EXCERPT TO READ >>
━━━━━━━━
# Thread: how much paper would I need to write out this number?? (applied use of logarithms)

1. ## how much paper would I need to write out this number?? (applied use of logarithms)

Got this problem to do....... don't know where to start. Need help!

If 9^(99) is multiplied out and typed on a strip of paper, 3 digits per centimeter, about how many kilometers long would the paper be?

A hint says use the common log to determine the number of digits the number has, but I don't understand what that means

2. ## Re: how much paper would I need to write out this number?? (applied use of logarithms

The common log is base 10.

3. ## Re: how much paper would I need to write out this number?? (applied use of logarithms

Yes I know that, but I forgot to mention one thing, I revised my post so I'm a bit clearer.

4. ## Re: how much paper would I need to write out this number?? (applied use of logarithms

If there are $x$ digits in $9^{9^9}$ , then solve for $x$ in $10^{x-1}=9^{9^9}$.

Remember to round your value of $x$ down, because you cannot have part of a digit.

5. ## Re: how much paper would I need to write out this number?? (applied use of logarithms

So I'd solve for x and then use a conversion factor to get the length of the paper? Also, where does the 10^(x-1) come from?

6. ## Re: how much paper would I need to write out this number?? (applied use of logarithms

Originally Posted by zachd77
So I'd solve for x and then use a conversion factor to get the length of the paper? Also, where does the 10^(x-1) come from?
━━━━━━━━
SOURCE MATERIAL >>
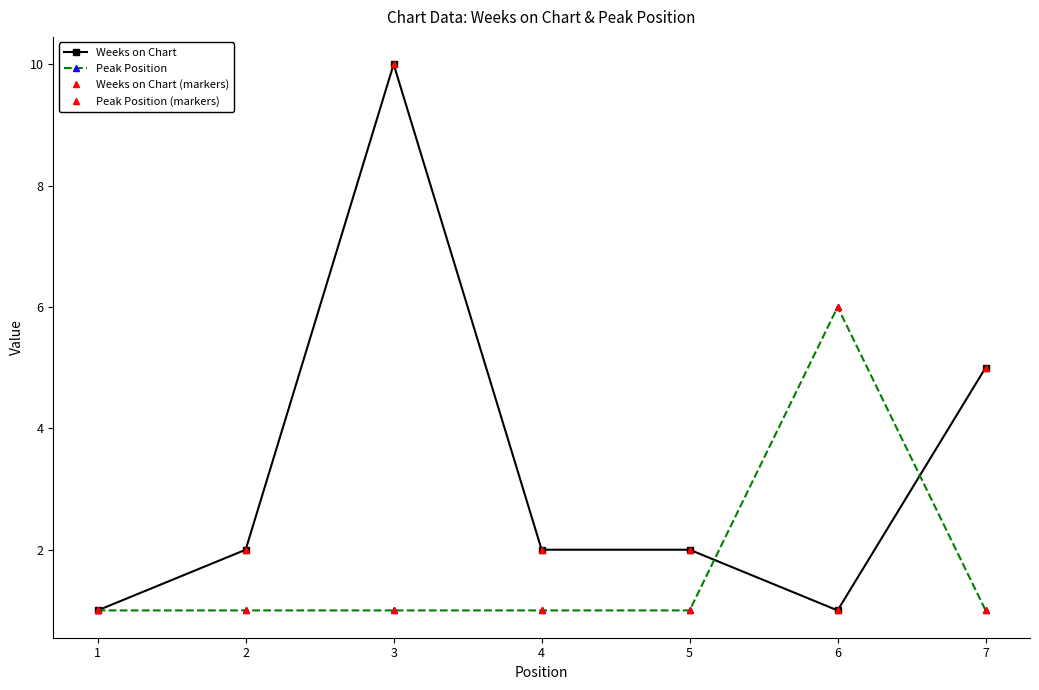

True or false: Weeks on Chart (markers) and Peak Position (markers) intersect in this chart.

True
━━━━━━━━
REQUIRED ACTIONS >>
1. Answer these about the logarithm thread:
(a) How many digits per centimeter are typed on the strip of paper?
(b) What base does the thread give for the common log?
(c) Which way should the value of x be rounded, and for what stated reason?
2. Reproduce the passage of the logarithm thread that opens with the words containing "A hint says" and closes with "a bit clearer.".

SOLVED TASKS >>
1.
(a) 3 digits per centimeter.
(b) Base 10.
(c) Down, because you cannot have part of a digit.

2.
A hint says use the common log to determine the number of digits the number has, but I don't understand what that means

2. ## Re: how much paper would I need to write out this number?? (applied use of logarithms

The common log is base 10.

3. ## Re: how much paper would I need to write out this number?? (applied use of logarithms

Yes I know that, but I forgot to mention one thing, I revised my post so I'm a bit clearer.